TASK STATEMENT:
Please retype the entries below exactly as they are written.

AVAILABLE RECORDS:
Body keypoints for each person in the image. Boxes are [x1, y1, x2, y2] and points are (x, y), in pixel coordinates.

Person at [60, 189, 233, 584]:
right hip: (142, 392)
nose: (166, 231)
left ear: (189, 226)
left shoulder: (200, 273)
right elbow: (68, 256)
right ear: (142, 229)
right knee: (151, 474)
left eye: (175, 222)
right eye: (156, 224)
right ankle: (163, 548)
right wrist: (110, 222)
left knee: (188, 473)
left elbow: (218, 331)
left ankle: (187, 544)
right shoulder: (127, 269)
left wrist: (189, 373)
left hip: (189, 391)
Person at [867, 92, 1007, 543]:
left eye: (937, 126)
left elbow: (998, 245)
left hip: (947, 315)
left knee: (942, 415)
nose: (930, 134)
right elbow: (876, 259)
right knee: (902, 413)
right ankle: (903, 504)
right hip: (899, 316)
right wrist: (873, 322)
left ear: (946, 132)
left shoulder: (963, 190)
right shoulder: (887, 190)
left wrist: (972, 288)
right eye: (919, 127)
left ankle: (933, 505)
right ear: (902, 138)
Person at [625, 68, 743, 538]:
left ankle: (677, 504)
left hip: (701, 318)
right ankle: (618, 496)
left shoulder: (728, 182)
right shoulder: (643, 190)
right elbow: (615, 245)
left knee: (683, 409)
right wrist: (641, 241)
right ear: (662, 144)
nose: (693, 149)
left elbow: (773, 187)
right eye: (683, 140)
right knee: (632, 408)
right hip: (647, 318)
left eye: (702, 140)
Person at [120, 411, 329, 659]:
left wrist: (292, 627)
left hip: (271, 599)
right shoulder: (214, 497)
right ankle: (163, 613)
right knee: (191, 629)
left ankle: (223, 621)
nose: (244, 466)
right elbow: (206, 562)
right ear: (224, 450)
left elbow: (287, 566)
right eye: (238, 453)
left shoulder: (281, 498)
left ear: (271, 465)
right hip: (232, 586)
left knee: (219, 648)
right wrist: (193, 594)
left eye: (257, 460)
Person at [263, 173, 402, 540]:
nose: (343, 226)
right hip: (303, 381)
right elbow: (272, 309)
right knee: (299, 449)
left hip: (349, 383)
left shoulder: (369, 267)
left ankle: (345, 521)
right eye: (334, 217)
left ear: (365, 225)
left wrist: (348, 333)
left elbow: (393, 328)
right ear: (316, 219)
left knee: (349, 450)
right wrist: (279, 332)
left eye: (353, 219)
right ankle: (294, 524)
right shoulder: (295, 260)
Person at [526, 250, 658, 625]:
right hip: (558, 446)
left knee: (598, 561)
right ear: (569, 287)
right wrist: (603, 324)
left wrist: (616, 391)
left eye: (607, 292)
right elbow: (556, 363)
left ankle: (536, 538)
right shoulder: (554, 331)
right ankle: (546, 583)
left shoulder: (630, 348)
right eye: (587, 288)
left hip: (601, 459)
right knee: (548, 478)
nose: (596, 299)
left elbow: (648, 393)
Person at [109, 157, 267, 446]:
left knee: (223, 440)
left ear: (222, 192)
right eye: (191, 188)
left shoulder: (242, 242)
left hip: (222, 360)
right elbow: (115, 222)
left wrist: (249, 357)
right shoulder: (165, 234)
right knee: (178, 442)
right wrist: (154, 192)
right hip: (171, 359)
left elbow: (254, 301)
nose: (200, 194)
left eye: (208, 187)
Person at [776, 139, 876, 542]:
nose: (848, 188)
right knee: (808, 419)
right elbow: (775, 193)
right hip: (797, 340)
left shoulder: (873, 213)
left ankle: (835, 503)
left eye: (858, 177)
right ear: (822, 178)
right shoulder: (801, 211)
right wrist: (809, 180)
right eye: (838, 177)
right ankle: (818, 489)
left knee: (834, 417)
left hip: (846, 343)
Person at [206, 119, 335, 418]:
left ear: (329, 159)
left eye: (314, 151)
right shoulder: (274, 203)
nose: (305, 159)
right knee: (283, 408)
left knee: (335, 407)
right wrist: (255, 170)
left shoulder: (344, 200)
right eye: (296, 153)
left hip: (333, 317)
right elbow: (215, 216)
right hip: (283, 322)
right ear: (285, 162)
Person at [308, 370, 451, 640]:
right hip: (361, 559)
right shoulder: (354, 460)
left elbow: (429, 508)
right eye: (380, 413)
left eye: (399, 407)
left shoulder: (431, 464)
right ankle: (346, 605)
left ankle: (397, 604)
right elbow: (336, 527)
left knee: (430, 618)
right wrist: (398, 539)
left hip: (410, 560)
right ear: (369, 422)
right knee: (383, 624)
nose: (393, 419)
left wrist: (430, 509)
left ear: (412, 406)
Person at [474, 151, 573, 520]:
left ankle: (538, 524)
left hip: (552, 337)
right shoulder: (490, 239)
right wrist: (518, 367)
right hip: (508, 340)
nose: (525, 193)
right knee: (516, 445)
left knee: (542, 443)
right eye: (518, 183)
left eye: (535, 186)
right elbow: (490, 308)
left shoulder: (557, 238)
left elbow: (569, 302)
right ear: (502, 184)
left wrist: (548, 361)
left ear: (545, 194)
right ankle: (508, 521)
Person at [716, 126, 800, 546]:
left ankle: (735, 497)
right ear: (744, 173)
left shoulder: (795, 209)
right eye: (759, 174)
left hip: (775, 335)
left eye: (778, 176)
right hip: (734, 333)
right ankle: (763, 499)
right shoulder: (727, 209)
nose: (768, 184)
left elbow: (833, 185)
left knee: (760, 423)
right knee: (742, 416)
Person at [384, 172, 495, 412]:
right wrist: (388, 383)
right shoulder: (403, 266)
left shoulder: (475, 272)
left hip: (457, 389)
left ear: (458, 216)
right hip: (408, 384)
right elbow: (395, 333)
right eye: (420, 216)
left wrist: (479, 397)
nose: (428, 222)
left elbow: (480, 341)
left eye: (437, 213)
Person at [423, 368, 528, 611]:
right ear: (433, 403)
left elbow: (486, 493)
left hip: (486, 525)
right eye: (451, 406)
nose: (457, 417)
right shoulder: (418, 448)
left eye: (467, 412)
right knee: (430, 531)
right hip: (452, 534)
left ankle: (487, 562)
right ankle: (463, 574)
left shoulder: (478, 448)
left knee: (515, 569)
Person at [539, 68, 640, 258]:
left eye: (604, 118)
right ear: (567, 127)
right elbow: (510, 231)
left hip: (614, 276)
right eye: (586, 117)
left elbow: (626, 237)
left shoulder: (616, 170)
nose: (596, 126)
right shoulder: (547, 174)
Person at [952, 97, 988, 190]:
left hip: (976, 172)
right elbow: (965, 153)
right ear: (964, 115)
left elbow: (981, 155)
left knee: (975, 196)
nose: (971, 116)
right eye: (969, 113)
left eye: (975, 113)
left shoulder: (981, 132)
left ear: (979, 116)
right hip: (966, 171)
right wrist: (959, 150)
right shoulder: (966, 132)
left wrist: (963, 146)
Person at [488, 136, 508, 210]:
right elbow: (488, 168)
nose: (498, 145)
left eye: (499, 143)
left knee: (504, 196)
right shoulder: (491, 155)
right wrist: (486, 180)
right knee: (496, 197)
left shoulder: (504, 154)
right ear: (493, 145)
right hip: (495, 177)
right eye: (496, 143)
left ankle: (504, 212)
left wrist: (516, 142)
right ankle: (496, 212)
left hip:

EXERCISE RESPONSE:
Body keypoints for each person in the image. Boxes are [x1, y1, x2, y2] and points are (x, y), in pixel coordinates.

Person at [60, 189, 233, 584]:
right hip: (142, 392)
nose: (166, 231)
left ear: (189, 226)
left shoulder: (200, 273)
right elbow: (68, 256)
right ear: (142, 229)
right knee: (151, 474)
left eye: (175, 222)
right eye: (156, 224)
right ankle: (163, 548)
right wrist: (110, 222)
left knee: (188, 473)
left elbow: (218, 331)
left ankle: (187, 544)
right shoulder: (127, 269)
left wrist: (189, 373)
left hip: (189, 391)
Person at [867, 92, 1007, 543]:
left eye: (937, 126)
left elbow: (998, 245)
left hip: (947, 315)
left knee: (942, 415)
nose: (930, 134)
right elbow: (876, 259)
right knee: (902, 413)
right ankle: (903, 504)
right hip: (899, 316)
right wrist: (873, 322)
left ear: (946, 132)
left shoulder: (963, 190)
right shoulder: (887, 190)
left wrist: (972, 288)
right eye: (919, 127)
left ankle: (933, 505)
right ear: (902, 138)
Person at [625, 68, 743, 538]:
left ankle: (677, 504)
left hip: (701, 318)
right ankle: (618, 496)
left shoulder: (728, 182)
right shoulder: (643, 190)
right elbow: (615, 245)
left knee: (683, 409)
right wrist: (641, 241)
right ear: (662, 144)
nose: (693, 149)
left elbow: (773, 187)
right eye: (683, 140)
right knee: (632, 408)
right hip: (647, 318)
left eye: (702, 140)
Person at [120, 411, 329, 659]:
left wrist: (292, 627)
left hip: (271, 599)
right shoulder: (214, 497)
right ankle: (163, 613)
right knee: (191, 629)
left ankle: (223, 621)
nose: (244, 466)
right elbow: (206, 562)
right ear: (224, 450)
left elbow: (287, 566)
right eye: (238, 453)
left shoulder: (281, 498)
left ear: (271, 465)
right hip: (232, 586)
left knee: (219, 648)
right wrist: (193, 594)
left eye: (257, 460)
Person at [263, 173, 402, 540]:
nose: (343, 226)
right hip: (303, 381)
right elbow: (272, 309)
right knee: (299, 449)
left hip: (349, 383)
left shoulder: (369, 267)
left ankle: (345, 521)
right eye: (334, 217)
left ear: (365, 225)
left wrist: (348, 333)
left elbow: (393, 328)
right ear: (316, 219)
left knee: (349, 450)
right wrist: (279, 332)
left eye: (353, 219)
right ankle: (294, 524)
right shoulder: (295, 260)
Person at [526, 250, 658, 625]:
right hip: (558, 446)
left knee: (598, 561)
right ear: (569, 287)
right wrist: (603, 324)
left wrist: (616, 391)
left eye: (607, 292)
right elbow: (556, 363)
left ankle: (536, 538)
right shoulder: (554, 331)
right ankle: (546, 583)
left shoulder: (630, 348)
right eye: (587, 288)
left hip: (601, 459)
right knee: (548, 478)
nose: (596, 299)
left elbow: (648, 393)
Person at [109, 157, 267, 446]:
left knee: (223, 440)
left ear: (222, 192)
right eye: (191, 188)
left shoulder: (242, 242)
left hip: (222, 360)
right elbow: (115, 222)
left wrist: (249, 357)
right shoulder: (165, 234)
right knee: (178, 442)
right wrist: (154, 192)
right hip: (171, 359)
left elbow: (254, 301)
nose: (200, 194)
left eye: (208, 187)
Person at [776, 139, 876, 542]:
nose: (848, 188)
right knee: (808, 419)
right elbow: (775, 193)
right hip: (797, 340)
left shoulder: (873, 213)
left ankle: (835, 503)
left eye: (858, 177)
right ear: (822, 178)
right shoulder: (801, 211)
right wrist: (809, 180)
right eye: (838, 177)
right ankle: (818, 489)
left knee: (834, 417)
left hip: (846, 343)
Person at [206, 119, 335, 418]:
left ear: (329, 159)
left eye: (314, 151)
right shoulder: (274, 203)
nose: (305, 159)
right knee: (283, 408)
left knee: (335, 407)
right wrist: (255, 170)
left shoulder: (344, 200)
right eye: (296, 153)
left hip: (333, 317)
right elbow: (215, 216)
right hip: (283, 322)
right ear: (285, 162)
Person at [308, 370, 451, 640]:
right hip: (361, 559)
right shoulder: (354, 460)
left elbow: (429, 508)
right eye: (380, 413)
left eye: (399, 407)
left shoulder: (431, 464)
right ankle: (346, 605)
left ankle: (397, 604)
right elbow: (336, 527)
left knee: (430, 618)
right wrist: (398, 539)
left hip: (410, 560)
right ear: (369, 422)
right knee: (383, 624)
nose: (393, 419)
left wrist: (430, 509)
left ear: (412, 406)
Person at [474, 151, 573, 520]:
left ankle: (538, 524)
left hip: (552, 337)
right shoulder: (490, 239)
right wrist: (518, 367)
right hip: (508, 340)
nose: (525, 193)
right knee: (516, 445)
left knee: (542, 443)
right eye: (518, 183)
left eye: (535, 186)
right elbow: (490, 308)
left shoulder: (557, 238)
left elbow: (569, 302)
right ear: (502, 184)
left wrist: (548, 361)
left ear: (545, 194)
right ankle: (508, 521)
Person at [716, 126, 800, 546]:
left ankle: (735, 497)
right ear: (744, 173)
left shoulder: (795, 209)
right eye: (759, 174)
left hip: (775, 335)
left eye: (778, 176)
right hip: (734, 333)
right ankle: (763, 499)
right shoulder: (727, 209)
nose: (768, 184)
left elbow: (833, 185)
left knee: (760, 423)
right knee: (742, 416)
Person at [384, 172, 495, 412]:
right wrist: (388, 383)
right shoulder: (403, 266)
left shoulder: (475, 272)
left hip: (457, 389)
left ear: (458, 216)
right hip: (408, 384)
right elbow: (395, 333)
right eye: (420, 216)
left wrist: (479, 397)
nose: (428, 222)
left elbow: (480, 341)
left eye: (437, 213)
Person at [423, 368, 528, 611]:
right ear: (433, 403)
left elbow: (486, 493)
left hip: (486, 525)
right eye: (451, 406)
nose: (457, 417)
right shoulder: (418, 448)
left eye: (467, 412)
right knee: (430, 531)
right hip: (452, 534)
left ankle: (487, 562)
right ankle: (463, 574)
left shoulder: (478, 448)
left knee: (515, 569)
Person at [539, 68, 640, 258]:
left eye: (604, 118)
right ear: (567, 127)
right elbow: (510, 231)
left hip: (614, 276)
right eye: (586, 117)
left elbow: (626, 237)
left shoulder: (616, 170)
nose: (596, 126)
right shoulder: (547, 174)
Person at [952, 97, 988, 190]:
left hip: (976, 172)
right elbow: (965, 153)
right ear: (964, 115)
left elbow: (981, 155)
left knee: (975, 196)
nose: (971, 116)
right eye: (969, 113)
left eye: (975, 113)
left shoulder: (981, 132)
left ear: (979, 116)
right hip: (966, 171)
right wrist: (959, 150)
right shoulder: (966, 132)
left wrist: (963, 146)
Person at [488, 136, 508, 210]:
right elbow: (488, 168)
nose: (498, 145)
left eye: (499, 143)
left knee: (504, 196)
right shoulder: (491, 155)
right wrist: (486, 180)
right knee: (496, 197)
left shoulder: (504, 154)
right ear: (493, 145)
right hip: (495, 177)
right eye: (496, 143)
left ankle: (504, 212)
left wrist: (516, 142)
right ankle: (496, 212)
left hip:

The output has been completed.